In the distance there’s a huge gathering of gulls at the mouth of Redwood Creek, bigger than I’ve seen in months. To say several hundred gulls is not an exaggeration. They mass on the wet, oval sandbar sitting at the mouth of the creek and on both its north and south shores. They float in the rushing channel of the creek and fly over the churning foam around Little Girl Rock and the two sisters.
On the south shore, 40 to 50 harbor seals have beached themselves. They rest on their bellies, some on their backs, and one reddish fellow leans on his left flipper like he’s waiting at the bar for his girlfriend to come back from the restroom.
They are of all sizes, male and female (and young’uns) though I don’t know how to tell apart from this distance other than relative size. Their colors range from very near white with dark spots, to cream and chocolate brown, as well as the aforementioned ruddy haired gent. They all have the same black-eyed face though, and each pair of dark eyes follow me as I saunter past, making sure I give them adequate personal space. I’m enjoying watching them and don’t want my presence to force them into the chilly rushing waters on this calm afternoon.
The estuary is all but gone. Where two weeks ago there was a placid, near circular pool of fresh water, today there is only Redwood Creek, wider than it was a fortnight ago, rushing straight to the Pacific. The path to the ocean is a broad avenue with no narrowing or tapering at its terminus. No ocean waves push their way into the channel this afternoon. The force of the creek stops the Pacific at the sand bar.
I’ve had this beach to myself on most of my walks in recent months. Today, a solitary birder has joined me here. He kneels on the sand, motionless, keenly focused, his eye pressed into a large spotting scope that almost certainly costs what would take me a couple weeks to earn. What is he looking at? I scan the horizon yet see only gulls. Perhaps he’s peering through the haze to one of the rocks, to something beyond the range of my 20 year old binoculars. Though I’d be well within the expectations of my paid duties to stroll over and chat with him, perhaps inquire as to what he’s found, I’m not willing to interrupt his afternoon simply to satisfy my curiosity.
In the south estuary, some new birds appear for me this afternoon. A black-headed bird with a dark back and striking white patch at the base of the chest, with reddish eyes and a hint of white on the bill - male ring-necked ducks - dot the calm waters. Lesser scaups, so similar to the ring-necked ducks but with a silvery-white back, plod along nearby. Buffleheads and a few coots, both of which have been here before join the throng. And, perhaps a few ruddy ducks, small diving birds with a dark head cap, buff body and grayish-buff back. (I’ll need to check on that last one.)

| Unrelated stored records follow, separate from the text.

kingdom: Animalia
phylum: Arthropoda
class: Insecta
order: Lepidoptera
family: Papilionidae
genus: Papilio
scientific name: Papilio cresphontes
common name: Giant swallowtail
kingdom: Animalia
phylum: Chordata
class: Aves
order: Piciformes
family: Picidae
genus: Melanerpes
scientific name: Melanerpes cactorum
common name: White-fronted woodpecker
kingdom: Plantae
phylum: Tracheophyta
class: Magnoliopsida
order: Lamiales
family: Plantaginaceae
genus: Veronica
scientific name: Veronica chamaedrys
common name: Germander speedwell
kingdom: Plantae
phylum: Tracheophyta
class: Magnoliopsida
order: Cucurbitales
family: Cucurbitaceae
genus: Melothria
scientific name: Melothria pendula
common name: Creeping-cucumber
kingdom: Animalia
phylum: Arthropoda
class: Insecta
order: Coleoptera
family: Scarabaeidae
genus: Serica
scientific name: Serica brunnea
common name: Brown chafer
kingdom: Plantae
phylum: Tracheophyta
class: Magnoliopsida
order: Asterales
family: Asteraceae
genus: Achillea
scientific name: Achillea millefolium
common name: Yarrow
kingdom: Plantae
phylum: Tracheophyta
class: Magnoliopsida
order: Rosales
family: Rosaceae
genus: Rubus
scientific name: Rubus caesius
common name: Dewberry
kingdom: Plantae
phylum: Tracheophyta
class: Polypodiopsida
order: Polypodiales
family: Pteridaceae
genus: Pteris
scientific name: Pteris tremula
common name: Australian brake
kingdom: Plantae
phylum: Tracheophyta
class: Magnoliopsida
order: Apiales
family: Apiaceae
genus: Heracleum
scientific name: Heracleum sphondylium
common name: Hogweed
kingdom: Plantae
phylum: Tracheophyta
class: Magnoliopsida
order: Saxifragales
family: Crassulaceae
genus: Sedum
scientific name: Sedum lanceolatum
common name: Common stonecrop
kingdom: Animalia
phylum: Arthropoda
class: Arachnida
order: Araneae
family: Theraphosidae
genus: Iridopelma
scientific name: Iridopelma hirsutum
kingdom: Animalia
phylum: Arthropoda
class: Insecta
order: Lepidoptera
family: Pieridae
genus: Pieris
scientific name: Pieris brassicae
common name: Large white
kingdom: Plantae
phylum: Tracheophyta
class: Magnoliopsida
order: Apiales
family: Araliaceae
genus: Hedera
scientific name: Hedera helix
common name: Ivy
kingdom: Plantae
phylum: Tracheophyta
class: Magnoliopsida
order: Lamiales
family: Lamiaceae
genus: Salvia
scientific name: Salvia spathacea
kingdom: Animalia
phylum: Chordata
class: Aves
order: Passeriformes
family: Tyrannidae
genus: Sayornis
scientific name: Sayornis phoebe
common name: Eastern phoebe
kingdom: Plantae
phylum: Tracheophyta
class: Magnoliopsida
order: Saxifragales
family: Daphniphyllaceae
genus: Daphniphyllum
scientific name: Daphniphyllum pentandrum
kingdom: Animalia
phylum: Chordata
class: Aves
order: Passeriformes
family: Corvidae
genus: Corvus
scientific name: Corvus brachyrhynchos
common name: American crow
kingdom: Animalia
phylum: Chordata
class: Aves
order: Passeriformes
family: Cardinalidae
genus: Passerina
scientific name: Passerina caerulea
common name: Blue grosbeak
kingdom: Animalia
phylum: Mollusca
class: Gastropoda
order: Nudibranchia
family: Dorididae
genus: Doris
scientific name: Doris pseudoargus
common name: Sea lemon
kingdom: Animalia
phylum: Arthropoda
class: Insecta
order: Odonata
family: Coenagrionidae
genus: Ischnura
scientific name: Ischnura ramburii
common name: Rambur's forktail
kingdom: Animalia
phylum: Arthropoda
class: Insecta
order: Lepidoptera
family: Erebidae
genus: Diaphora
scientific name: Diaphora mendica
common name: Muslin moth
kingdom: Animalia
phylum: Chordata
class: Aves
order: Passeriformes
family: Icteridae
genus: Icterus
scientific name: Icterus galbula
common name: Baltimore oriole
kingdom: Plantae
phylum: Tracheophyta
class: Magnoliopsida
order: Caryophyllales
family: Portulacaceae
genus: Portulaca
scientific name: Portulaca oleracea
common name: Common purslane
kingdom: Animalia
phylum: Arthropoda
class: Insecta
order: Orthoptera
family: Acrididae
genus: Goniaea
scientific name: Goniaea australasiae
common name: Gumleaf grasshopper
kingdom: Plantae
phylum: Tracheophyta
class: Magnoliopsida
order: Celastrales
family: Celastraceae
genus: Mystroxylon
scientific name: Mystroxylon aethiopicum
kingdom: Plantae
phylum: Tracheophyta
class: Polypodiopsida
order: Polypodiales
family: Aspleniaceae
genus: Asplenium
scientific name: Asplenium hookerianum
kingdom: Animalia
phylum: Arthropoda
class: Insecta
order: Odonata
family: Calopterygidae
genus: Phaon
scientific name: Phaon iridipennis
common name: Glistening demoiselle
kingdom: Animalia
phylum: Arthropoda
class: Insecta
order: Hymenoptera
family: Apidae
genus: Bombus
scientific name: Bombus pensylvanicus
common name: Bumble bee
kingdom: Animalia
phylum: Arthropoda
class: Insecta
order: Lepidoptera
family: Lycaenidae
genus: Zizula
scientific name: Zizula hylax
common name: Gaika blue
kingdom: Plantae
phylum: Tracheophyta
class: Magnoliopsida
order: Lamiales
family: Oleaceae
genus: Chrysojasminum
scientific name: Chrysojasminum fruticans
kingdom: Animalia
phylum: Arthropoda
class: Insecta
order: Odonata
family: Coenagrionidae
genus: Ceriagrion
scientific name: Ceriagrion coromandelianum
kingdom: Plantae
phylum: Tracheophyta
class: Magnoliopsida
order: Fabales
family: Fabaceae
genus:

Hard to believe sometimes that your government pays me to wander around on the beach doing not much of nothin’. On days like this, it’s harder still to wonder why I have the gall to whine about it on occasion. As we enter a new year, I’ll try to remember this task is better than quality counting the elastic threads on a pair of BVD’s in Russell County, Kentucky, cuz it’s really not all that bad, huh?